The GCC food market therefore faces the GLP-1 transition from a position where consumer awareness is high but GLP-1-native product innovation remains almost entirely absent. Regional foodservice chains are beginning to introduce compatible menu items in 2025–2026, but the branded packaged food category in Saudi Arabia has yet to produce a dedicated GLP-1 product line. This is precisely the kind of first-mover gap that fast-moving brands — domestic and international — should be moving to close.

"The Middle East and Africa region is gaining momentum in GLP-1 adoption, particularly in GCC countries where obesity prevalence exceeds 40% and healthcare systems are actively incentivising pharmaceutical weight management."

MR
Market Research Intelligence
GLP-1 Drug Impact on Food & Beverage Consumer Market, 2026

Editorial View

The GLP-1 transition is a stress test for food companies' innovation capabilities — and a genuine sorting mechanism. Volume strategies built on habitual snacking, caloric convenience, and price-driven trade-up are the most exposed. Strategies built on genuine quality, functional delivery, and consumer trust are the most resilient.

The Lindt data point deserves to be read carefully. It is not evidence that GLP-1 is benign for the food industry. It is evidence that the industry's most premium, purpose-built brands retain pricing power and consumer loyalty precisely because they were never relying on habitual volume in the first place. The lesson is not "indulgence is safe." The lesson is that excellence is safe — and that the middle tier, built on the implicit promise of "good enough in large quantities," is the territory most at risk.

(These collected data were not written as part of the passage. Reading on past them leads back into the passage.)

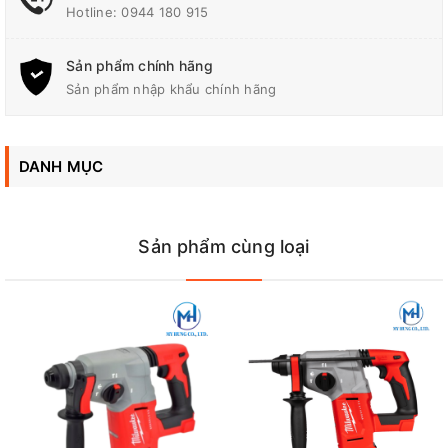
Hotline:
0944 180 915
Độ an toàn​; Chống rung tốt hơn, Giảm mệt mỏi cho người dùng
Thời gian hoạt động: Thời gian hoạt động kéo dài hơn tới 30%
Sản phẩm chính hãng
so với sản phẩm khác; Lên đến 104 lỗ (14mm x 50mm) mỗi lần
Sản phẩm nhập khẩu chính hãng
sạc
DANH MỤC
Sản phẩm cùng loại
Máy khoan bê tông Milwaukee M18 FHX-0X0 được trang bị đầu
khoan chống rung giúp giảm thiểu độ rung khi sử dụng, tạo điều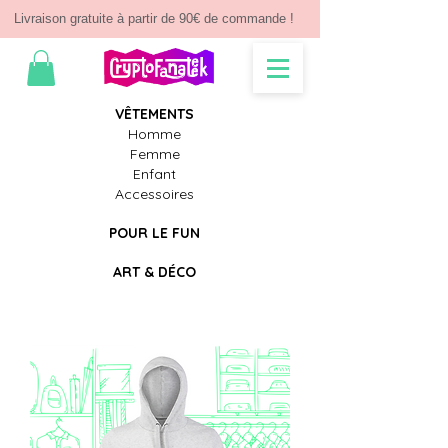
Livraison gratuite à partir de 90€ de commande !
V
Ê
TEMENTS
Homme
Femme
Enfant
Accessoires
POUR LE FUN
ART & D
É
CO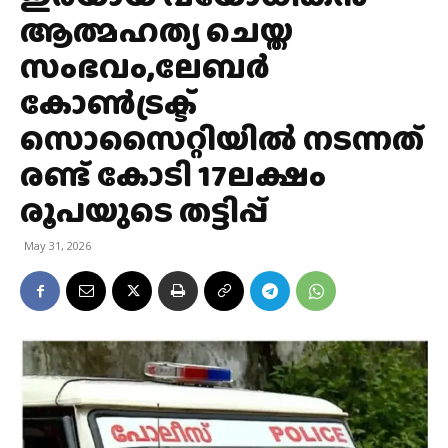
ആത്മഹത്യ ചെയ്ത
സംഭവം,ലേബർ
കോൺട്രക്ട്
സൊസൈറ്റിയിൽ നടന്നത്
രണ്ട് കോടി 17ലക്ഷം
രൂപയുടെ തട്ടിപ്പ്
May 31, 2026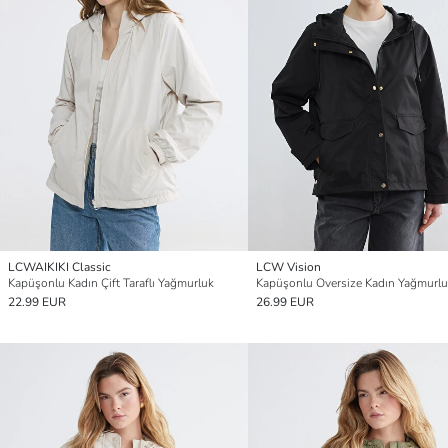
LCWAIKIKI Classic
LCW Vision
Kapüşonlu Kadın Çift Taraflı Yağmurluk
Kapüşonlu Oversize Kadın Yağmurl
22.99 EUR
26.99 EUR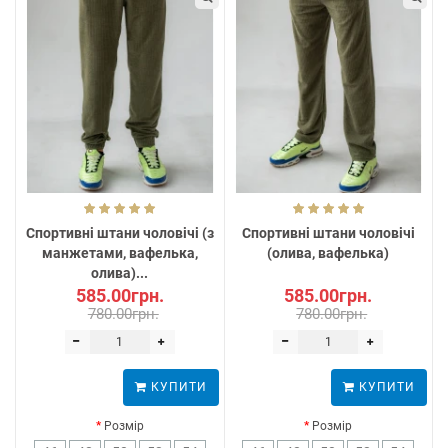
Спортивні штани чоловічі (з
Спортивні штани чоловічі​
манжетами, вафелька,
(олива, вафелька)
олива)...
585.00грн.
585.00грн.
780.00грн.
780.00грн.
КУПИТИ
КУПИТИ
Розмір
Розмір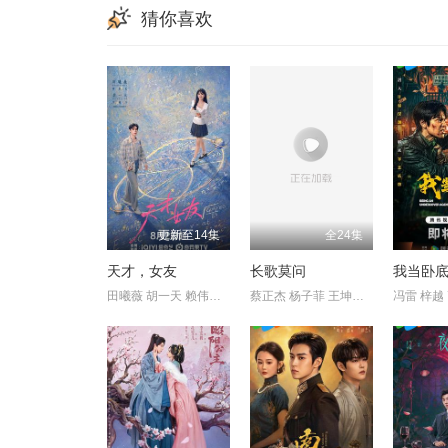
猜你喜欢
更新至14集
全24集
天才，女友
长歌莫问
我当卧
田曦薇 胡一天 赖伟明 安沺
蔡正杰 杨子菲 王坤炎 刘美辰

For Saudi Arabia and the Gulf, the strategic window is real and time-limited. The conditions for early-mover advantage — high obesity prevalence, rising GLP-1 awareness, under-served product innovation landscape, and Vision 2030's active push toward domestic food manufacturing capability — are converging simultaneously. The brands and manufacturers that move now, from a genuine innovation brief rather than a defensive posture, are best placed to define the next chapter of regional food and beverage.